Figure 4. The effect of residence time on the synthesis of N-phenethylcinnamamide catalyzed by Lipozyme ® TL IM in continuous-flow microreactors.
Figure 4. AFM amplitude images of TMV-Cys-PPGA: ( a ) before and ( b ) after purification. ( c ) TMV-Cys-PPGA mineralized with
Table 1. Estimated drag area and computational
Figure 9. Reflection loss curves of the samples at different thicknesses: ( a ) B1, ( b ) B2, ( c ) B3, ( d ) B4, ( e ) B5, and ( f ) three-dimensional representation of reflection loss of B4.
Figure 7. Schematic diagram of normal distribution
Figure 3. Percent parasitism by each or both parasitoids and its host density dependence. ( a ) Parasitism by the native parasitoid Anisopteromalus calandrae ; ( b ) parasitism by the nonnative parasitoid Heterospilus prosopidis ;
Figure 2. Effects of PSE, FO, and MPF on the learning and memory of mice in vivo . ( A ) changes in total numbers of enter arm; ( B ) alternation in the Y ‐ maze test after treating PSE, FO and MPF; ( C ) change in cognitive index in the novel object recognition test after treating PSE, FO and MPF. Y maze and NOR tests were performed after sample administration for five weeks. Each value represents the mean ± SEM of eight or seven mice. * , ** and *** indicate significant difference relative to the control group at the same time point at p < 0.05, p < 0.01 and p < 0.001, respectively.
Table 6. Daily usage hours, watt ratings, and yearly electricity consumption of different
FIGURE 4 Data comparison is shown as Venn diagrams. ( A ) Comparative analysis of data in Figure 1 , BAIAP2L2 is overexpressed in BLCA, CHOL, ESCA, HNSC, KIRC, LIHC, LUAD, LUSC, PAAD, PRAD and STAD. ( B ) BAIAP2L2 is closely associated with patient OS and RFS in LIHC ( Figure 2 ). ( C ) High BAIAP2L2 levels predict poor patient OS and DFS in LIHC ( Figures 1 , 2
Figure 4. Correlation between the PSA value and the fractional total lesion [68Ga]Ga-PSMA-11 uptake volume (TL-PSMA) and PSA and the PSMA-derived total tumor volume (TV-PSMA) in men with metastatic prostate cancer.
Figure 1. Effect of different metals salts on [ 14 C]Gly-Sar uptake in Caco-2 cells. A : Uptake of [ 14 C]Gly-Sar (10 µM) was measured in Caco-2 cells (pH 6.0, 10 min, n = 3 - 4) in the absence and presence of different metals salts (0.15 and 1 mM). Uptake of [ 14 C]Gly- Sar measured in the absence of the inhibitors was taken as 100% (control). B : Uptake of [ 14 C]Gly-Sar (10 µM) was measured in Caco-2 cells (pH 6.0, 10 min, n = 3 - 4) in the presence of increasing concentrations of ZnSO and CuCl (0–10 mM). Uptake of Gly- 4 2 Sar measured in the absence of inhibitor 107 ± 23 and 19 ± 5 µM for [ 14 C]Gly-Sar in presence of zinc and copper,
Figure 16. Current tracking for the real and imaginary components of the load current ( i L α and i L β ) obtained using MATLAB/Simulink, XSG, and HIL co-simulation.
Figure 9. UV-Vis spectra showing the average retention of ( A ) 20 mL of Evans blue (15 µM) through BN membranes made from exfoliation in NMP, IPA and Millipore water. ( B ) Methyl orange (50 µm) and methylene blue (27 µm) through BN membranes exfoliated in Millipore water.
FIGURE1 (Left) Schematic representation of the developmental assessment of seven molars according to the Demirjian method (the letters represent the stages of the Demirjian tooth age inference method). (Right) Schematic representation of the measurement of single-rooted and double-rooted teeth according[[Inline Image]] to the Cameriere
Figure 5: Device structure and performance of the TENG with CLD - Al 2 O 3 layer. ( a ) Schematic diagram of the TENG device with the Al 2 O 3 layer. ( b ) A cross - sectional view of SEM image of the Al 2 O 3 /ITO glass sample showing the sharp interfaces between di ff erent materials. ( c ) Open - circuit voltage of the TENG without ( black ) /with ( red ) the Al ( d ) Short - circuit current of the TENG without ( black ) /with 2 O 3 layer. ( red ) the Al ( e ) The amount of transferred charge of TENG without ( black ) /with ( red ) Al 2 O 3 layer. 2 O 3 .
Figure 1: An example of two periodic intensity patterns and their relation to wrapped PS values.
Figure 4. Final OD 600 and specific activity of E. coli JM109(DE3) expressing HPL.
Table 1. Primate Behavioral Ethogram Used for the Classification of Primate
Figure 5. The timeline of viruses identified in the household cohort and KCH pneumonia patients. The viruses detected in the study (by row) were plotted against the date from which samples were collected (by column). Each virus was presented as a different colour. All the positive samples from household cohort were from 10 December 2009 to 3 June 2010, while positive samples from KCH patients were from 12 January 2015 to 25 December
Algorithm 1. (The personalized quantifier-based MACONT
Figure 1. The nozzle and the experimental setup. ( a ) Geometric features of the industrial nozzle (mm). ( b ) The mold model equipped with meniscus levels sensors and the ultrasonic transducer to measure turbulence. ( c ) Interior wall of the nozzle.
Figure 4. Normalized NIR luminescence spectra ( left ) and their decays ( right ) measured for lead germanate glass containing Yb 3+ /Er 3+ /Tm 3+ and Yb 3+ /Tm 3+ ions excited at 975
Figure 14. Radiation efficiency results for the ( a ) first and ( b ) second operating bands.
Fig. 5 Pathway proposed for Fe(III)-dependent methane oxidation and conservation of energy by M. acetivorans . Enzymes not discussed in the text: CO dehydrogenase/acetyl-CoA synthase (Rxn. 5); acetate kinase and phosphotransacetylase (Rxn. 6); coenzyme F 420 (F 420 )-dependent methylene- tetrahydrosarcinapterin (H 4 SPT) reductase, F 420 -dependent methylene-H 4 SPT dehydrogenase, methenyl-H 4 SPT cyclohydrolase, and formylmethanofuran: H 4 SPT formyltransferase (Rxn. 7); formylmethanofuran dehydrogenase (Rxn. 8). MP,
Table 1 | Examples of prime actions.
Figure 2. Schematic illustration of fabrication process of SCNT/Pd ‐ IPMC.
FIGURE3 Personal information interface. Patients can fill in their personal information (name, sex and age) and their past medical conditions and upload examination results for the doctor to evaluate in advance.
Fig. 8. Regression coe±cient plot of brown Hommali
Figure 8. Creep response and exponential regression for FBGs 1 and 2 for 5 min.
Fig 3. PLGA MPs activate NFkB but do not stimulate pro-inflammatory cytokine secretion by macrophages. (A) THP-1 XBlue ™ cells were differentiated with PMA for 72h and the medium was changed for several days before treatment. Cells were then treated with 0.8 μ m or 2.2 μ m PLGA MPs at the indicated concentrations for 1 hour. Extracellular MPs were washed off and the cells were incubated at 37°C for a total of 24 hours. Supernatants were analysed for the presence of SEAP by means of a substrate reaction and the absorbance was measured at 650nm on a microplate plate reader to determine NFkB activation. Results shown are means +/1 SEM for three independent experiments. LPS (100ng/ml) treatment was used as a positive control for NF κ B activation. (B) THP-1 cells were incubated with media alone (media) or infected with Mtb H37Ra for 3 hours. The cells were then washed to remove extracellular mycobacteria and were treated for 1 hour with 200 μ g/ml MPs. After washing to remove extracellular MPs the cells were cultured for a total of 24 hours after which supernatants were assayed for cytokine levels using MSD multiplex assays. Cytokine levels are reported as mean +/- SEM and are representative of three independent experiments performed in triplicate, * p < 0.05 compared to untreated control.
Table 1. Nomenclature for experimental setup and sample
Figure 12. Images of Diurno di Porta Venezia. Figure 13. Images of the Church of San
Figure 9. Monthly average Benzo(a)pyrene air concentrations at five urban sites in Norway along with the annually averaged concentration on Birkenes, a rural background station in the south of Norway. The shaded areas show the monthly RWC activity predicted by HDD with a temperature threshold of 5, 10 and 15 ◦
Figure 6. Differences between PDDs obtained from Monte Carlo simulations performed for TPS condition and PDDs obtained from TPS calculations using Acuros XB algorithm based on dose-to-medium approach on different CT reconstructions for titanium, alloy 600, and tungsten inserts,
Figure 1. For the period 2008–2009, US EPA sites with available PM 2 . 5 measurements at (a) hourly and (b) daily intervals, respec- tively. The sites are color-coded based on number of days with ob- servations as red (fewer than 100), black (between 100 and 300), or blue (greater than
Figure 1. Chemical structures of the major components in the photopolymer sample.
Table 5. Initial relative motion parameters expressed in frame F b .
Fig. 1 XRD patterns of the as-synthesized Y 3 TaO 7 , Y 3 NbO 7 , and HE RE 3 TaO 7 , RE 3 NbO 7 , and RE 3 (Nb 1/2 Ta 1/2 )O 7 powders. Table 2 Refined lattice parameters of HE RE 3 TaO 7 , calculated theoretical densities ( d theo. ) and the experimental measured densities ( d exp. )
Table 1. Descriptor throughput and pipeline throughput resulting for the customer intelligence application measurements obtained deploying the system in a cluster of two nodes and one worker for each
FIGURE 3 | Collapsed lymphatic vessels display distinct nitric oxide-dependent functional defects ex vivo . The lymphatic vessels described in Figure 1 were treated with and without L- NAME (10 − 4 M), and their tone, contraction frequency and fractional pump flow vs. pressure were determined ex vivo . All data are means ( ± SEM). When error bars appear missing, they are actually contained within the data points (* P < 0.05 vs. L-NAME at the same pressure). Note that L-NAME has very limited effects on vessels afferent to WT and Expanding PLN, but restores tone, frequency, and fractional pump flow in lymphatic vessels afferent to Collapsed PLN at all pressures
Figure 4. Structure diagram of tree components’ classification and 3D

▶ _TASK TO CARRY OUT_: Take exactly the lines from the one containing "FIGURE1 (Left) Schematic" through the one containing "Table 1. Primate" in the data above, and output them with nothing added.

▶ _THE ANSWER_:
FIGURE1 (Left) Schematic representation of the developmental assessment of seven molars according to the Demirjian method (the letters represent the stages of the Demirjian tooth age inference method). (Right) Schematic representation of the measurement of single-rooted and double-rooted teeth according[[Inline Image]] to the Cameriere
Figure 5: Device structure and performance of the TENG with CLD - Al 2 O 3 layer. ( a ) Schematic diagram of the TENG device with the Al 2 O 3 layer. ( b ) A cross - sectional view of SEM image of the Al 2 O 3 /ITO glass sample showing the sharp interfaces between di ff erent materials. ( c ) Open - circuit voltage of the TENG without ( black ) /with ( red ) the Al ( d ) Short - circuit current of the TENG without ( black ) /with 2 O 3 layer. ( red ) the Al ( e ) The amount of transferred charge of TENG without ( black ) /with ( red ) Al 2 O 3 layer. 2 O 3 .
Figure 1: An example of two periodic intensity patterns and their relation to wrapped PS values.
Figure 4. Final OD 600 and specific activity of E. coli JM109(DE3) expressing HPL.
Table 1. Primate Behavioral Ethogram Used for the Classification of Primate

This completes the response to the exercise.